Tsunami warnings and advisories issued after the undersea quake were lifted hours later, with the final alert removed shortly before midnight local time, the BBC reported. But the JMA said further quakes “causing even stronger shaking” could occur in the coming week, potentially producing larger waves than Monday’s 80-centimetre maximum.

Monday’s quake struck at 16:52 local time at a depth of 10 kilometres, roughly 530 kilometres north of Tokyo. More than 170,000 people across several prefectures were ordered to evacuate as warnings of tsunami waves up to three metres were issued along the Pacific coasts of Honshu and Hokkaido. Tremors were felt as far away as Tokyo.

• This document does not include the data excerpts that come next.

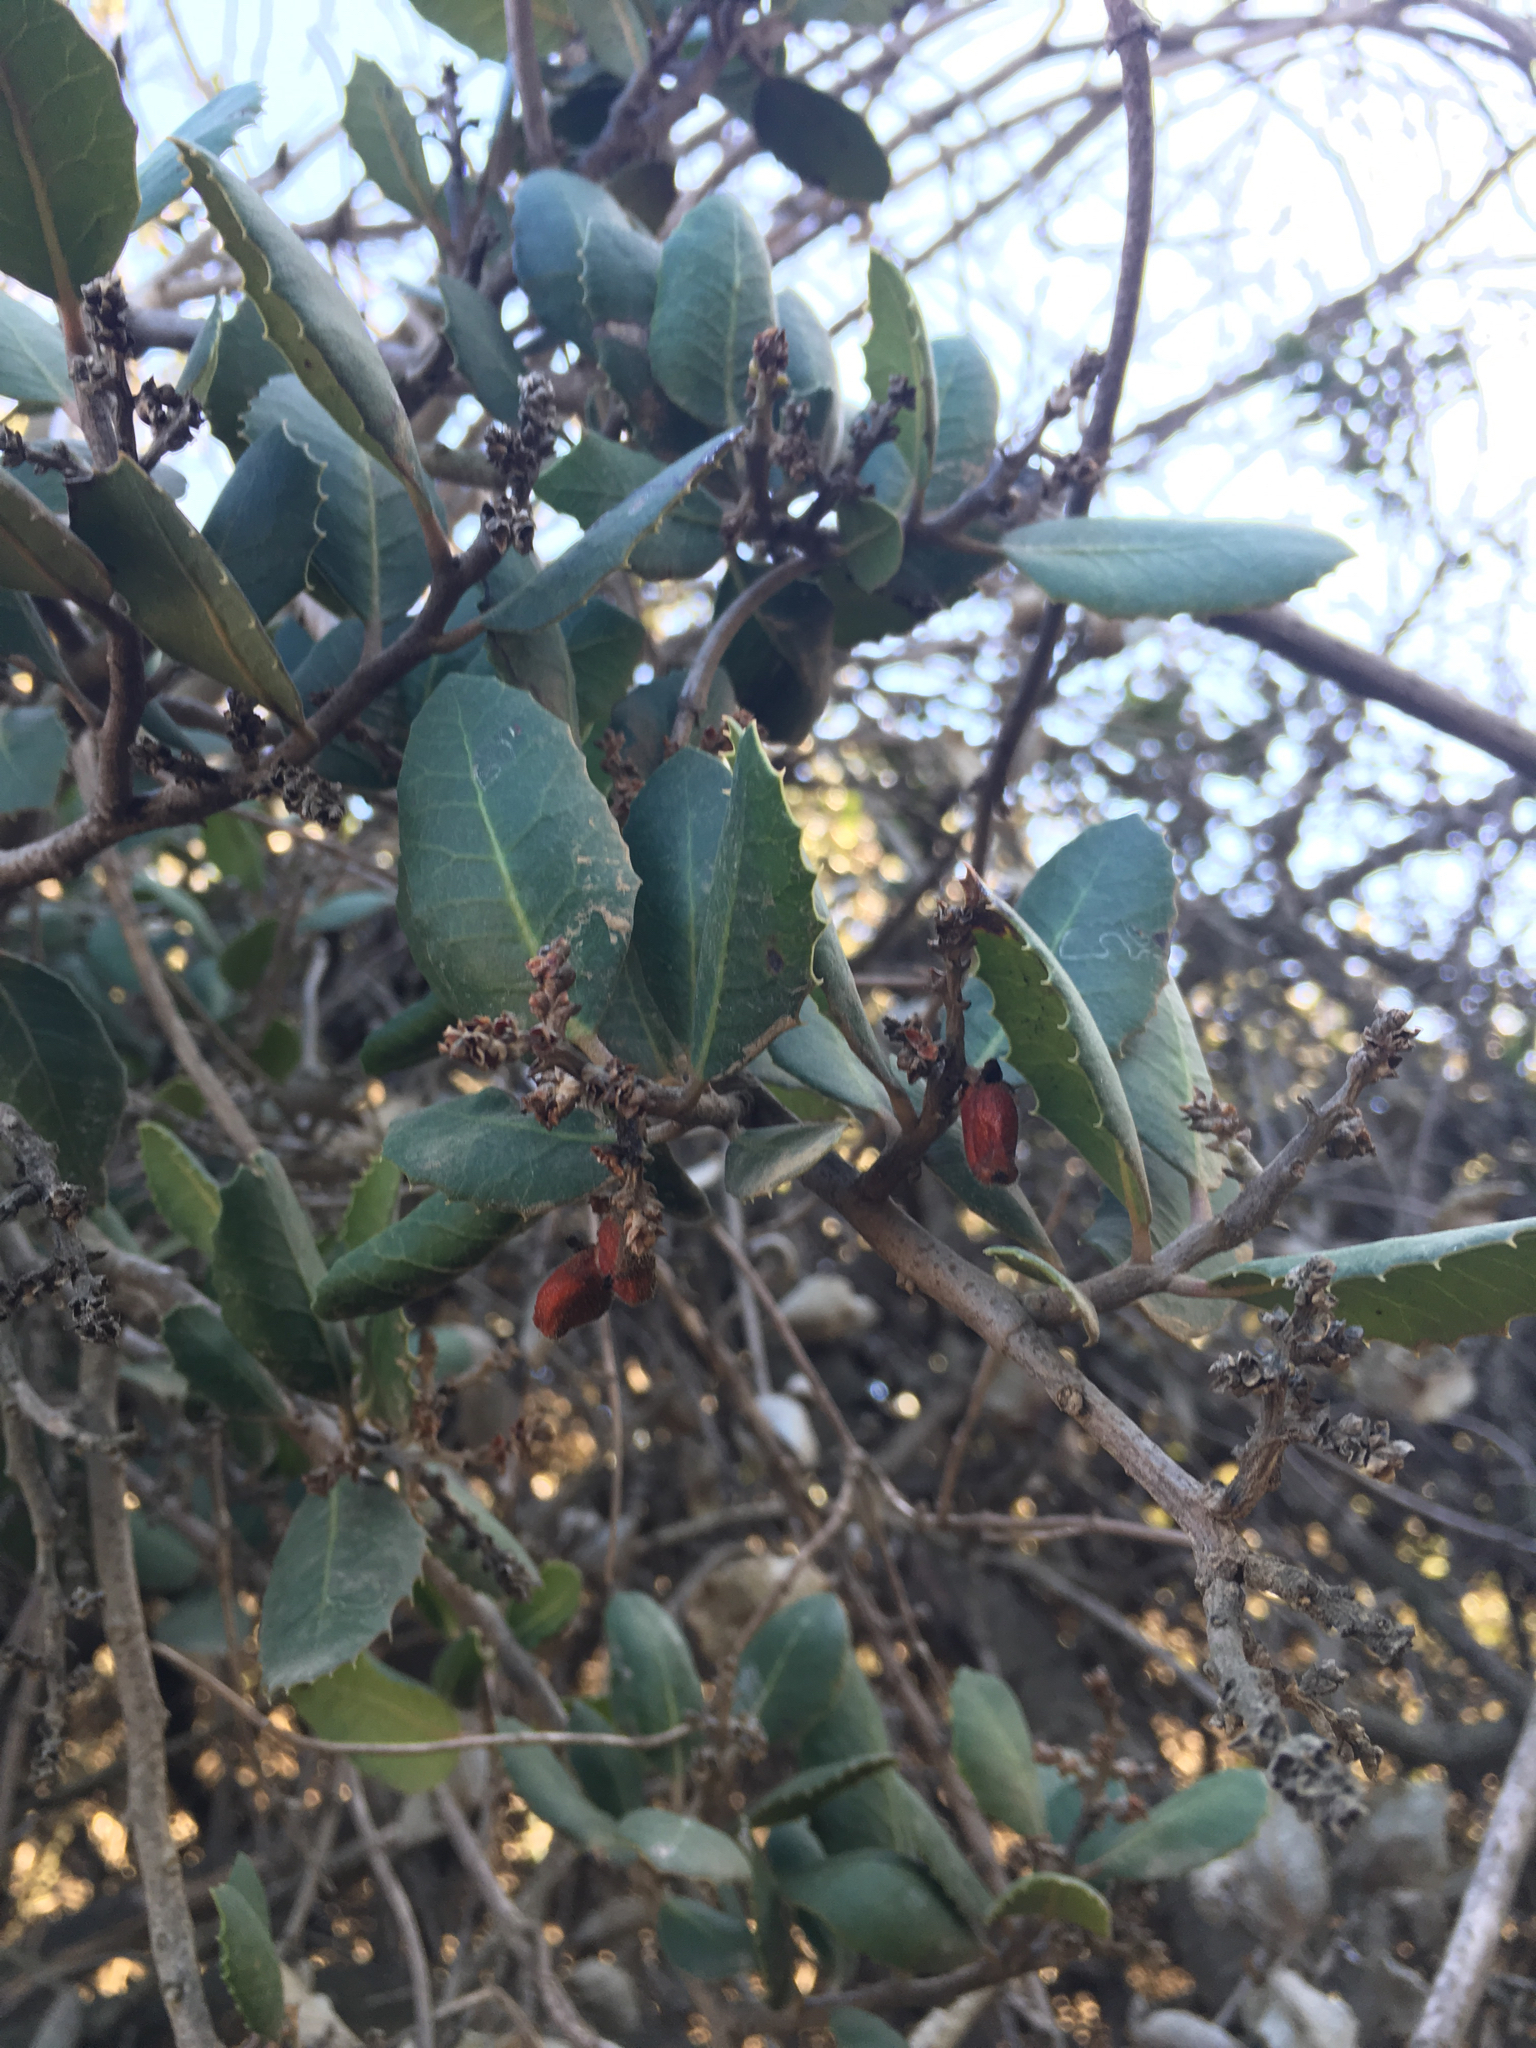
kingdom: Plantae
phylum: Tracheophyta
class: Magnoliopsida
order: Sapindales
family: Anacardiaceae
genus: Rhus
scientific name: Rhus integrifolia
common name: Lemonade sumac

Cabinet Secretary Minoru Kihara said there were no immediate reports of major damage or injuries. A number of bullet trains were temporarily halted and around 100 homes lost power, with services resuming by Monday night.

The seven-day elevated-risk advisory is a distinct alert type beyond the standard post-quake tsunami response, signalling sustained tectonic instability along Japan’s Pacific trenches. It comes amid public memories of the 2011 Tōhoku earthquake, a magnitude-9.0 event off the same Iwate coastline that killed more than 18,000 people and triggered the Fukushima Daiichi nuclear disaster.

Japan sits on the Pacific Ring of Fire and records roughly 1,500 earthquakes a year, accounting for about 10% of all quakes measuring 6.0 or above globally. The JMA issued a similar “megaquake” advisory last year along the Nankai Trough.

The tsunami warnings were lifted after Monday’s initial 7.7-magnitude quake prompted evacuations across five prefectures.